Snow cometh in white By Raoof Hasan
Rather unexpectedly, London has already had a fair showering of snow, draping the city in white barely days before Christmas. While this will add further to the festivities, it also brings in a change in weather that may cast a subdued glow.
My work at the King’s College is taking a while picking up owing to the break preceding and following Christmas, but there is so much else which is on one’s mind, visits to bookstores being a personal favourite. With the unimaginable stock of wealth lined up there, these are the alleys one would love to get lost in. Back home, we may have lost the art of reading altogether, but there are people who continue to benefit from the habit by adding to their reservoir of knowledge and learning. In the buses, in the underground, in restaurants, pubs, sitting on a bench basking in the occasional sun, standing in a corner waiting for someone – almost all of them have a book in their hands.
We believe that we don’t need to learn anymore. We have mastered everything which we are ever so eager to pass on to the world. The most gruesome manifestation of this is provided by the television screens every evening where half-literate, often completely illiterate, folks are pretending endlessly to be the specialists in fields they are ‘invited’ to talk about.
Here may be a core reason why the difference in the growth of reality and potential among our people and the rest of the world is expanding momentously, with us falling way short of even meeting the minimum benchmarks of retaining the prospect of some level of progress in the future. This is so sad, yet so true. Where are we headed?
The answer may not be difficult to fathom either. The malevolent and systematic manner in which we have made a mess of things in Pakistan speaks loudly of the reasons leading to this criticality. The immensity of the crime world that we have raised through decades of misrule is now complemented with the complete erasure of any distinction between what is right and what is not. That is why you see criminals and absconders of not-too-distant-a-past securing protective bails without appearing before courts and then moving on to having their cases written off by the highest judiciary of the country. So, instead of being indicted for grievous crimes, they are rewarded with positions of prime minister of the country or chief minister of a province and, instead of spending time in jail for crimes committed, are given the luxury of palatial homes to reside in which too are constructed with the illicit earnings from their previous stints in power.
This is the new paradigm in Pakistan which is now being sanctified through the use of state apparatus encompassing the accountability bureau and other investigation agencies, the justice system, the bureaucracy which is totally infatuated with expanding its scope of power, the criminality that has penetrated the political world and the deep servility that has crept in to make one do anything and everything if it comes with a profit. Selling souls and bartering state interests are two of the most notable commodities which are forever available in Pakistan for a price.
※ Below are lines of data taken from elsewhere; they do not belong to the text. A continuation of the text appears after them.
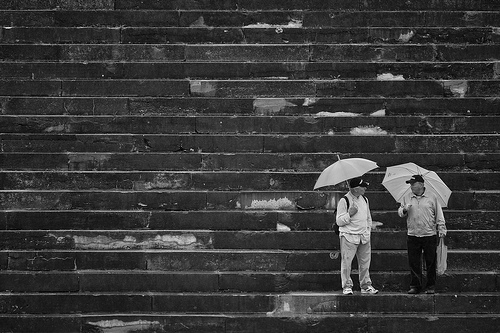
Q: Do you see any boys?
A: No, there are no boys.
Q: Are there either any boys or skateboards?
A: No, there are no boys or skateboards.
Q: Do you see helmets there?
A: No, there are no helmets.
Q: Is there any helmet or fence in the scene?
A: No, there are no helmets or fences.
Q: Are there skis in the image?
A: No, there are no skis.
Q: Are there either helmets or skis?
A: No, there are no skis or helmets.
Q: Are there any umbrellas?
A: Yes, there is an umbrella.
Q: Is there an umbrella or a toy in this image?
A: Yes, there is an umbrella.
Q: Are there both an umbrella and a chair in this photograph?
A: No, there is an umbrella but no chairs.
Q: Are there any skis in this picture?
A: No, there are no skis.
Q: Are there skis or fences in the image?
A: No, there are no skis or fences.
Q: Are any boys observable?
A: No, there are no boys.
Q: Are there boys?
A: No, there are no boys.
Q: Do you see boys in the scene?
A: No, there are no boys.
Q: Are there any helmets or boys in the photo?
A: No, there are no boys or helmets.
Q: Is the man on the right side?
A: Yes, the man is on the right of the image.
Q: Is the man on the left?
A: No, the man is on the right of the image.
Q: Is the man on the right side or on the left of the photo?
A: The man is on the right of the image.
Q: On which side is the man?
A: The man is on the right of the image.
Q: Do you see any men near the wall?
A: Yes, there is a man near the wall.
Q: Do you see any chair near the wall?
A: No, there is a man near the wall.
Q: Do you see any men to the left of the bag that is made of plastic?
A: Yes, there is a man to the left of the bag.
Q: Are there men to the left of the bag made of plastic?
A: Yes, there is a man to the left of the bag.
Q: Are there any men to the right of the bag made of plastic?
A: No, the man is to the left of the bag.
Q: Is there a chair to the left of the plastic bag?
A: No, there is a man to the left of the bag.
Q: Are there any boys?
A: No, there are no boys.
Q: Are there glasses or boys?
A: No, there are no boys or glasses.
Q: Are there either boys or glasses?
A: No, there are no boys or glasses.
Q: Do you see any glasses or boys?
A: No, there are no boys or glasses.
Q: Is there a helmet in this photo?
A: No, there are no helmets.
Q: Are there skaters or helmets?
A: No, there are no helmets or skaters.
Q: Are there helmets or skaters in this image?
A: No, there are no helmets or skaters.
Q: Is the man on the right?
A: Yes, the man is on the right of the image.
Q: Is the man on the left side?
A: No, the man is on the right of the image.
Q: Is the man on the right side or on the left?
A: The man is on the right of the image.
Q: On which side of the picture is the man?
A: The man is on the right of the image.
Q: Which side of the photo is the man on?
A: The man is on the right of the image.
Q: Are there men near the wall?
A: Yes, there is a man near the wall.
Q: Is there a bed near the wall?
A: No, there is a man near the wall.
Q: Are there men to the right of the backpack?
A: Yes, there is a man to the right of the backpack.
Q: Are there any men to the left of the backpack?
A: No, the man is to the right of the backpack.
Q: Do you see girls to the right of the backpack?
A: No, there is a man to the right of the backpack.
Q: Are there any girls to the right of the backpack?
A: No, there is a man to the right of the backpack.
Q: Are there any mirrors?
A: No, there are no mirrors.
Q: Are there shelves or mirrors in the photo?
A: No, there are no mirrors or shelves.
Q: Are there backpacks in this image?
A: Yes, there is a backpack.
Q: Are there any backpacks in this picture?
A: Yes, there is a backpack.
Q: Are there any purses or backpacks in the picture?
A: Yes, there is a backpack.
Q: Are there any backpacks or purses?
A: Yes, there is a backpack.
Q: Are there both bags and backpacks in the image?
A: Yes, there are both a backpack and a bag.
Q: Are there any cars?
A: No, there are no cars.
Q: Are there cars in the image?
A: No, there are no cars.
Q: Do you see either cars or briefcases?
A: No, there are no cars or briefcases.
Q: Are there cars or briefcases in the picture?
A: No, there are no cars or briefcases.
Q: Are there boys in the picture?
A: No, there are no boys.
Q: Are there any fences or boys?
A: No, there are no boys or fences.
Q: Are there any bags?
A: Yes, there is a bag.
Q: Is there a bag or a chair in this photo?
A: Yes, there is a bag.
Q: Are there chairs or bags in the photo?
A: Yes, there is a bag.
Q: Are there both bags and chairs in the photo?
A: No, there is a bag but no chairs.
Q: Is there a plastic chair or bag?
A: Yes, there is a plastic bag.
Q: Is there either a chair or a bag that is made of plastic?
A: Yes, the bag is made of plastic.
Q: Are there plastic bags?
A: Yes, there is a bag that is made of plastic.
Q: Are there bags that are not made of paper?
A: Yes, there is a bag that is made of plastic.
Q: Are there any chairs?
A: No, there are no chairs.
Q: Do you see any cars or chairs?
A: No, there are no chairs or cars.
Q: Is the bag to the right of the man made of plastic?
A: Yes, the bag is made of plastic.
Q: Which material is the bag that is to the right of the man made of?
A: The bag is made of plastic.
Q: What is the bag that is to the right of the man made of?
A: The bag is made of plastic.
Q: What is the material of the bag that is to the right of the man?
A: The bag is made of plastic.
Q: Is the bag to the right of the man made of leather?
A: No, the bag is made of plastic.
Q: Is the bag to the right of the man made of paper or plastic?
A: The bag is made of plastic.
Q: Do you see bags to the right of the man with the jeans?
A: Yes, there is a bag to the right of the man.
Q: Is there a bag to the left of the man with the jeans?
A: No, the bag is to the right of the man.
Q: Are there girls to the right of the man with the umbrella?
A: No, there is a bag to the right of the man.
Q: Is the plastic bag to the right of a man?
A: Yes, the bag is to the right of a man.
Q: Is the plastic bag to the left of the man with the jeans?
A: No, the bag is to the right of the man.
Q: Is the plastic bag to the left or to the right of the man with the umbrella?
A: The bag is to the right of the man.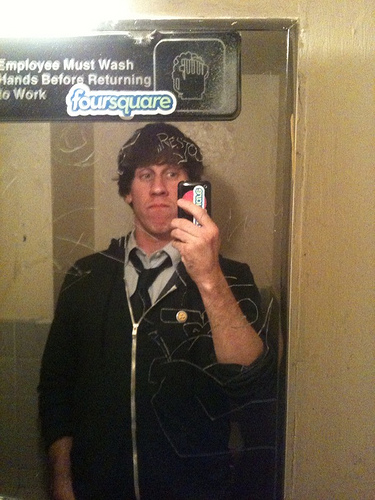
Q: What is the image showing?
A: It is showing a bathroom.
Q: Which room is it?
A: It is a bathroom.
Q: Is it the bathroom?
A: Yes, it is the bathroom.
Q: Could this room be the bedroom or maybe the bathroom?
A: It is the bathroom.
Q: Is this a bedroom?
A: No, it is a bathroom.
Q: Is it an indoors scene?
A: Yes, it is indoors.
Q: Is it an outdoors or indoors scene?
A: It is indoors.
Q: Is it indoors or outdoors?
A: It is indoors.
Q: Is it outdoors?
A: No, it is indoors.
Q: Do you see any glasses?
A: No, there are no glasses.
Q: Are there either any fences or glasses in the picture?
A: No, there are no glasses or fences.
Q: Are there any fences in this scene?
A: No, there are no fences.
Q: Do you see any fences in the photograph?
A: No, there are no fences.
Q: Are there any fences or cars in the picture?
A: No, there are no fences or cars.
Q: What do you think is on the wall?
A: The sign is on the wall.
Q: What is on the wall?
A: The sign is on the wall.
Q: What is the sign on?
A: The sign is on the wall.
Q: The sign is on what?
A: The sign is on the wall.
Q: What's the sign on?
A: The sign is on the wall.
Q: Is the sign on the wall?
A: Yes, the sign is on the wall.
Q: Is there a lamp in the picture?
A: No, there are no lamps.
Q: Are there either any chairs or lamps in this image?
A: No, there are no lamps or chairs.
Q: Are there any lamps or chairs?
A: No, there are no lamps or chairs.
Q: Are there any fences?
A: No, there are no fences.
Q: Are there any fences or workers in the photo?
A: No, there are no fences or workers.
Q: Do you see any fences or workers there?
A: No, there are no fences or workers.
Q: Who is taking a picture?
A: The man is taking a picture.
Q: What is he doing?
A: The man is taking a picture.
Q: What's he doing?
A: The man is taking a picture.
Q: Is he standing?
A: Yes, the man is standing.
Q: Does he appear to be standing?
A: Yes, the man is standing.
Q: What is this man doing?
A: The man is standing.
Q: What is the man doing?
A: The man is standing.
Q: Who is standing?
A: The man is standing.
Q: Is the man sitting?
A: No, the man is standing.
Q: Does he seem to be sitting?
A: No, the man is standing.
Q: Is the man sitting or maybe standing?
A: The man is standing.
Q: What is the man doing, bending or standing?
A: The man is standing.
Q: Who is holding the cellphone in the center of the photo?
A: The man is holding the mobile phone.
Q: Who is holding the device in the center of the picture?
A: The man is holding the mobile phone.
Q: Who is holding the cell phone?
A: The man is holding the mobile phone.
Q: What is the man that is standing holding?
A: The man is holding the mobile phone.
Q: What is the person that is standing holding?
A: The man is holding the mobile phone.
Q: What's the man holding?
A: The man is holding the mobile phone.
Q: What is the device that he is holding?
A: The device is a cell phone.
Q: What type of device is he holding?
A: The man is holding the cell phone.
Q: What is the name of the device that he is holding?
A: The device is a cell phone.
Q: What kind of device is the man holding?
A: The man is holding the cell phone.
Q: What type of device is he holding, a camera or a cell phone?
A: The man is holding a cell phone.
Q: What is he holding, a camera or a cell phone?
A: The man is holding a cell phone.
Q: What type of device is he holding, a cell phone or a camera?
A: The man is holding a cell phone.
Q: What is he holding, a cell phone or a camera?
A: The man is holding a cell phone.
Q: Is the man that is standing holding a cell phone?
A: Yes, the man is holding a cell phone.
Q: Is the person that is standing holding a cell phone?
A: Yes, the man is holding a cell phone.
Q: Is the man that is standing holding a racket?
A: No, the man is holding a cell phone.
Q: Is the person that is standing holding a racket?
A: No, the man is holding a cell phone.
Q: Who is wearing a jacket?
A: The man is wearing a jacket.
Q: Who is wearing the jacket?
A: The man is wearing a jacket.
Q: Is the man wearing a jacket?
A: Yes, the man is wearing a jacket.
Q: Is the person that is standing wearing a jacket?
A: Yes, the man is wearing a jacket.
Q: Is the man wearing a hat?
A: No, the man is wearing a jacket.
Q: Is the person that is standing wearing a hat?
A: No, the man is wearing a jacket.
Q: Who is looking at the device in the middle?
A: The man is looking at the cell phone.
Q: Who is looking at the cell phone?
A: The man is looking at the cell phone.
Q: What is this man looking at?
A: The man is looking at the mobile phone.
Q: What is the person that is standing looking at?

At times I have a feeling that I may be much too critical of the kind of people we have evolved into. That makes me think. Every time I do so, I conclude that I am not even half as probing as I should be because, after all, it is a matter concerning the fate of a country and its people. Their future is at stake. But nobody seems concerned about the malaise as the pit of degeneration continues to get deeper and the depravity of its leaders assumes more gruesome proportions. Think as much as one may, what can one say of a nation that is insensitive to its deeds and unconcerned about what may likely befall it in the future? Their rationale of pronouncing its inevitability is that it is willed by the Almighty. That means they are not only exonerating themselves as reasons for it’s happening; they are also expressing their utter helplessness in doing anything to stall the doom.
It is neither a question of more criticism, nor less. It is also neither a question of harsh criticism, nor soft. It is a question of facing the prospect of continuing degeneration in society, some inspired by the criminality factor which has sneaked in at multiple levels and some by the absence of the institutions commissioned to check it. Its acceptance is now a societal norm. That is a crude attempt to rationalize what is exclusively a criminal undertaking which has been wilfully perpetrated by dominating the institutions. It is an expanding business with more and more inductees as potential beneficiaries of the spoils. Is this sordid business likely to stop any time soon?
On the face of it, and with the current mix of things, there does not appear a chance. For any change to take shape, some constituents from the current edifice will have to crumble which are all inextricably linked through common profit. An effort of a messiah’s proportions may be needed which does not happen in realistic times. Must we, therefore, give up on the situation and begin flowing along looking for our own bit of profit? A teasing question, indeed, which I am sure many in the land would be asking themselves with dominant likelihood being that they will also fall for the quotient of profit in preference to reform and regeneration. Sad, but true!
But the rebel in me, the eternal fighter in me, will not give in no matter what the odds and what the daunting challenges. We have reached that critical stage in life when going further will be possible only if the path in the front is redefined and rechartered. Walking the beaten track is only going to plunge us further into the pit where we have already hit rock bottom. Giving up is an option which may be the preferred one for exploitative forces as their progress may be rooted in that remedy. But this is neither an option for the country, nor its people.
Snow cometh in white spreading rays of hope and happiness. Let’s not allow criminality to walk among us shrouded in black. The dead stock can neither steal dreams, nor dash hope. Pakistan shall bounce back.